Segunda-feira, 6 de Abril de 2026

Crimes de ódio e violência sexual na Internet disparam no Brasil em 2025

O Brasil registrou um boom de violações de direitos no ambiente digital em 2025, com destaque para crimes de ódio e violência sexual. De acordo com dados da SaferNet Brasil, os crimes de ódio reportados no canal de denúncias da organização aumentaram 54% no último ano, enquanto os casos online de misoginia (caracterizados por violência ou discriminação contra mulheres) tiveram alta de 224,9%.

Os dados foram apresentados nesta terça-feira, 10, durante evento realizado pela SaferNet em São Paulo por ocasião do 18ª edição Dia da Internet Segura 2026. Trata-se de uma iniciativa global que ocorre anualmente no mês de fevereiro para promover o uso consciente, ético e seguro das tecnologias digitais.

Diretor-presidente da SaferNet Brasil, Thiago Tavares afirmou que também houve aumento expressivo de outros conteúdos ilícitos e violentos na Internet. As denúncias de apologia a crimes contra a vida cresceram 75,4%, e os registros relacionados a neonazismo avançaram 64,7% em 2025.

IA no cibercrime
O boom desses crimes veio acompanhado da popularização de ferramentas de inteligência artificial (IA). No ano passado, o canal de ajuda da SaferNet registrou aumento de 115% nos casos de exposição de imagens íntimas sem consentimento, muitos deles associados ao uso de IA para a criação de deepfakes sexuais, segundo Tavares.

Segundo ele, há uma proliferação de aplicativos e sites, mantidos por organizações criminosas, que oferecem serviços de manipulação de imagens para a criação de nudes e “vídeos sexuais ultrarrealistas” sem consentimento das vítimas. “Isso está acontecendo a partir da compilação de códigos abertos que estão disponíveis na rede”, contou.

“No ano passado, nós tivemos a segunda maior série histórica no número de denúncias envolvendo casos de [imagens de] abuso sexual infantil. Essa é uma tendência também registrada no mundo inteiro”, disse o executivo. “Esse tema não pode mais ser adiado. É inadmissível que a gente tenha que conviver com esse tipo de abuso”, afirmou.

A entidade anunciou ainda a adesão a uma coalizão internacional para enfrentar a criação e disseminação de deepfakes de nudez, em parceria com organizações como o Fundo das Nações Unidas para a Infância (Unicef), o Centro Nacional para Crianças Desaparecidas e Exploradas (NCMEC) e a WeProtect Global Alliance.

Uso indevido

Presidente do Núcleo de Informação e Coordenação do Ponto BR (NIC.br), Demi Getschko, por sua vez, alertou para o risco de soluções para o problema que fragilizem a infraestrutura da Internet ou limitem a conectividade global.
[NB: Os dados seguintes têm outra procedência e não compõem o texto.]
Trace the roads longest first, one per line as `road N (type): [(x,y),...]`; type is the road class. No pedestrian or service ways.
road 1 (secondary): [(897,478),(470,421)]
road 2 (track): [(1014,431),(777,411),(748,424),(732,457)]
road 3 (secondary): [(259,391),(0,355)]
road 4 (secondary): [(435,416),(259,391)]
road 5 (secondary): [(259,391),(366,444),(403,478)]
Ele ressaltou que intermediários técnicos não devem ser responsabilizados automaticamente pelos ilícitos, mas podem responder quando deixam de atuar apenas como meios e passam a agir como agentes ativos.

Getschko enfatizou o princípio do Decálogo do Comitê Gestor da Internet no Brasil (CGI.br) de responsabilizar os verdadeiros agentes finais dos problemas, e não os meios de comunicação. O chamado “agente final” pode ser um indivíduo, um algoritmo ou uma empresa, desde que não seja apenas um intermediário.

Grupos online
Já a procuradora regional da República, Fernanda Teixeira, destacou o aumento de crimes sexuais cometidos no ambiente digital, inclusive por adolescentes organizados em grupos online. “Não adianta só a repressão. Precisamos ter uma regulação, já que o sistema de hoje não é suficiente para evitar que esse tipo de crime aconteça nas plataformas digitais”, disse.

Segundo ela, o Ministério Público Federal identificou casos de obtenção de imagens íntimas para chantagem, violência sexual virtual e outras práticas graves, o que evidencia a insuficiência de respostas apenas repressivas.